● **Work instruction**
Go line by line through the entries below and copy those containing the string "טבעות".

● **Available data**
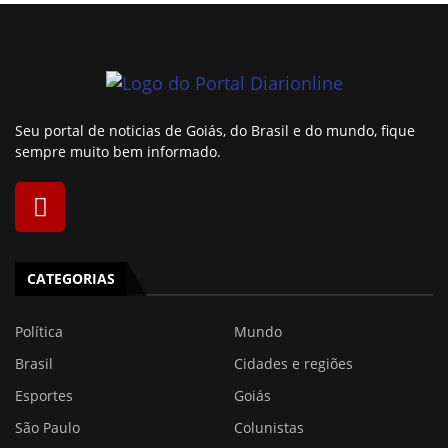
Seu portal de noticias de Goiás, do Brasil e do mundo, fique
sempre muito bem informado.
CATEGORIAS
Política
Mundo
Brasil
Cidades e regiões
Esportes
Goiás
São Paulo
Colunistas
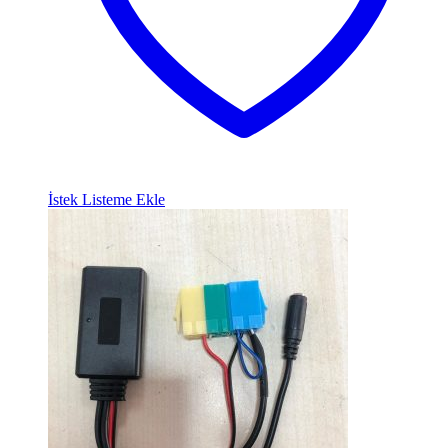
İstek Listeme Ekle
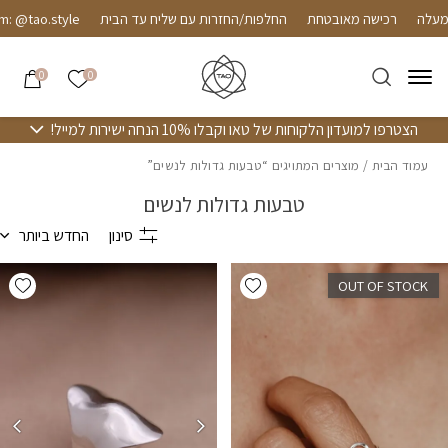
חזרה למעלה
Skip to Conten
רכישה מאובטחת
החלפות/החזרות עם שליח עד הבית
 @tao.style
הרשימה שלי
0
0
הצטרפו למועדון הלקוחות של טאו וקבלו 10% הנחה ישירות למייל!
עמוד הבית
/ מוצרים המתויגים “טבעות גדולות לנשים”
טבעות גדולות לנשים
סינון
החדש ביותר
hlist
Add wishlist
OUT OF STOCK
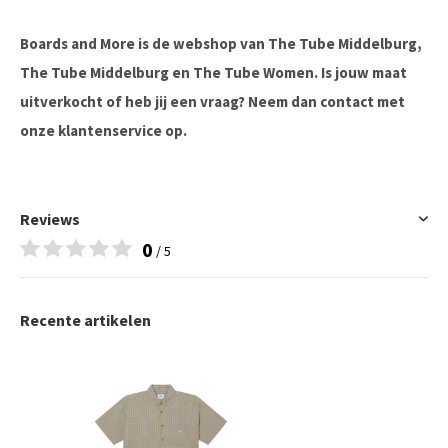
Boards and More is de webshop van The Tube Middelburg,
The Tube Middelburg en The Tube Women. Is jouw maat
uitverkocht of heb jij een vraag? Neem dan contact met
onze klantenservice op.
Reviews
0
/ 5
Recente artikelen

● **Solved problem**
/ מוצרים המתויגים “טבעות גדולות לנשים”
טבעות גדולות לנשים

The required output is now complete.